* [Written task] In your copy, leave out the pictures; write out all the data exactly.

* [Record set]
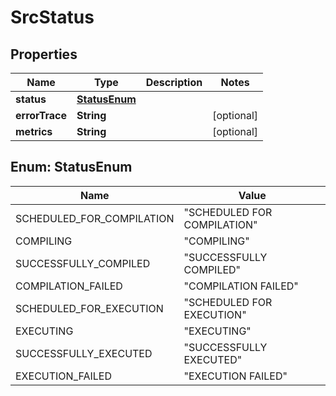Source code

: 

# SrcStatus

## Properties

Name | Type | Description | Notes
------------ | ------------- | ------------- | -------------
**status** | [**StatusEnum**](#StatusEnum) |  | 
**errorTrace** | **String** |  |  [optional]
**metrics** | **String** |  |  [optional]



## Enum: StatusEnum

Name | Value
---- | -----
SCHEDULED_FOR_COMPILATION | &quot;SCHEDULED FOR COMPILATION&quot;
COMPILING | &quot;COMPILING&quot;
SUCCESSFULLY_COMPILED | &quot;SUCCESSFULLY COMPILED&quot;
COMPILATION_FAILED | &quot;COMPILATION FAILED&quot;
SCHEDULED_FOR_EXECUTION | &quot;SCHEDULED FOR EXECUTION&quot;
EXECUTING | &quot;EXECUTING&quot;
SUCCESSFULLY_EXECUTED | &quot;SUCCESSFULLY EXECUTED&quot;
EXECUTION_FAILED | &quot;EXECUTION FAILED&quot;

* [Answer section]
Source code

: 

# SrcStatus

## Properties

Name | Type | Description | Notes
------------ | ------------- | ------------- | -------------
**status** | [**StatusEnum**](#StatusEnum) |  | 
**errorTrace** | **String** |  |  [optional]
**metrics** | **String** |  |  [optional]



## Enum: StatusEnum

Name | Value
---- | -----
SCHEDULED_FOR_COMPILATION | &quot;SCHEDULED FOR COMPILATION&quot;
COMPILING | &quot;COMPILING&quot;
SUCCESSFULLY_COMPILED | &quot;SUCCESSFULLY COMPILED&quot;
COMPILATION_FAILED | &quot;COMPILATION FAILED&quot;
SCHEDULED_FOR_EXECUTION | &quot;SCHEDULED FOR EXECUTION&quot;
EXECUTING | &quot;EXECUTING&quot;
SUCCESSFULLY_EXECUTED | &quot;SUCCESSFULLY EXECUTED&quot;
EXECUTION_FAILED | &quot;EXECUTION FAILED&quot;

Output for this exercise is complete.